▶ **SELECTED EXTRACT**:

• • • • •

The City Mother is a novel set in modern-day America, around 2010. It tells the story of a young newspaper reporter, Cara Nielsen, who rather impulsively gets married, moves to the big city, and starts a family. It’s a literary novel in that it engages with ideas, as Cara tries to make sense of her increasingly difficult situation. But it also has the fun, readable elements of genre fiction, especially psychological suspense or what is sometimes called “domestic noir.” I’ve also been a humor columnist for years, so there’s a lot of humor in it, too.
Q: Where did the idea for the story come from?
The story is very loosely based on my experience having two children in two years while living and working in the Bay Area. I spent a lot of that time on maternity leave from my law firm or between jobs, since I much preferred being home with my babies. I took copious notes on what life with an infant was like, trying to not only capture the experience but to understand what it meant apart from what the culture had told me. I remember putting my laptop on the diaper changing table and hastily typing up notes for a scene that would later make into the book, full of details I never would have remembered years later.

• • • • •

▶ **EXERCISE REQUIREMENTS**:
Retype the stretch of the passage about The City Mother from "The City Mother" through "story come from?", keeping every word and punctuation mark unchanged.

(Extracted records)

• • • • •

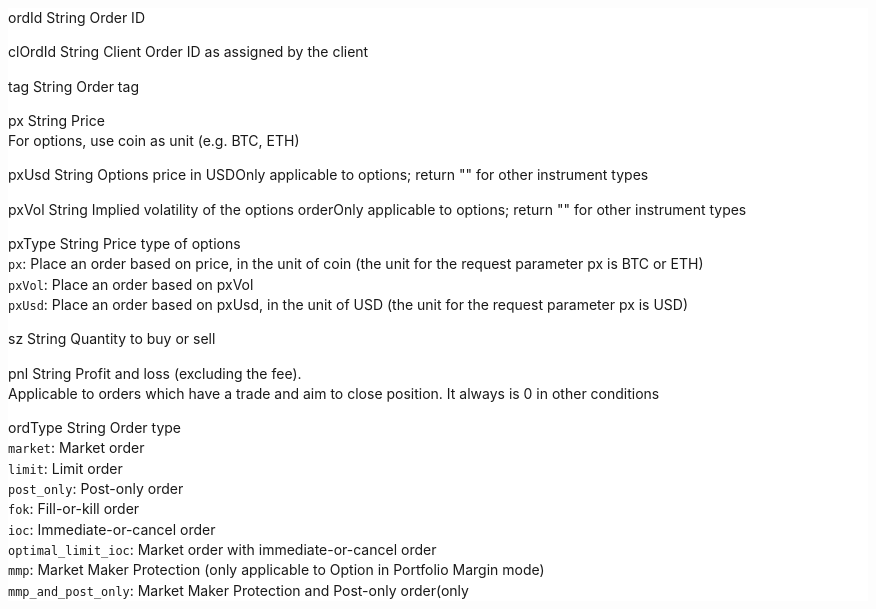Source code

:   ordId                   String                  Order ID

  clOrdId                 String                  Client Order ID as
                                                  assigned by the client

  tag                     String                  Order tag

  px                      String                  Price\
                                                  For options, use coin as
                                                  unit (e.g. BTC, ETH)

  pxUsd                   String                  Options price in USDOnly
                                                  applicable to options;
                                                  return \"\" for other
                                                  instrument types

  pxVol                   String                  Implied volatility of
                                                  the options orderOnly
                                                  applicable to options;
                                                  return \"\" for other
                                                  instrument types

  pxType                  String                  Price type of options\
                                                  `px`: Place an order
                                                  based on price, in the
                                                  unit of coin (the unit
                                                  for the request
                                                  parameter px is BTC or
                                                  ETH)\
                                                  `pxVol`: Place an order
                                                  based on pxVol\
                                                  `pxUsd`: Place an order
                                                  based on pxUsd, in the
                                                  unit of USD (the unit
                                                  for the request
                                                  parameter px is USD)

  sz                      String                  Quantity to buy or sell

  pnl                     String                  Profit and loss
                                                  (excluding the fee).\
                                                  Applicable to orders
                                                  which have a trade and
                                                  aim to close position.
                                                  It always is 0 in other
                                                  conditions

  ordType                 String                  Order type\
                                                  `market`: Market order\
                                                  `limit`: Limit order\
                                                  `post_only`: Post-only
                                                  order\
                                                  `fok`: Fill-or-kill
                                                  order\
                                                  `ioc`:
                                                  Immediate-or-cancel
                                                  order\
                                                  `optimal_limit_ioc`:
                                                  Market order with
                                                  immediate-or-cancel
                                                  order\
                                                  `mmp`: Market Maker
                                                  Protection (only
                                                  applicable to Option in
                                                  Portfolio Margin mode)\
                                                  `mmp_and_post_only`:
                                                  Market Maker Protection
                                                  and Post-only order(only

• • • • •

▶ **OUTPUT BELOW**:
The City Mother is a novel set in modern-day America, around 2010. It tells the story of a young newspaper reporter, Cara Nielsen, who rather impulsively gets married, moves to the big city, and starts a family. It’s a literary novel in that it engages with ideas, as Cara tries to make sense of her increasingly difficult situation. But it also has the fun, readable elements of genre fiction, especially psychological suspense or what is sometimes called “domestic noir.” I’ve also been a humor columnist for years, so there’s a lot of humor in it, too.
Q: Where did the idea for the story come from?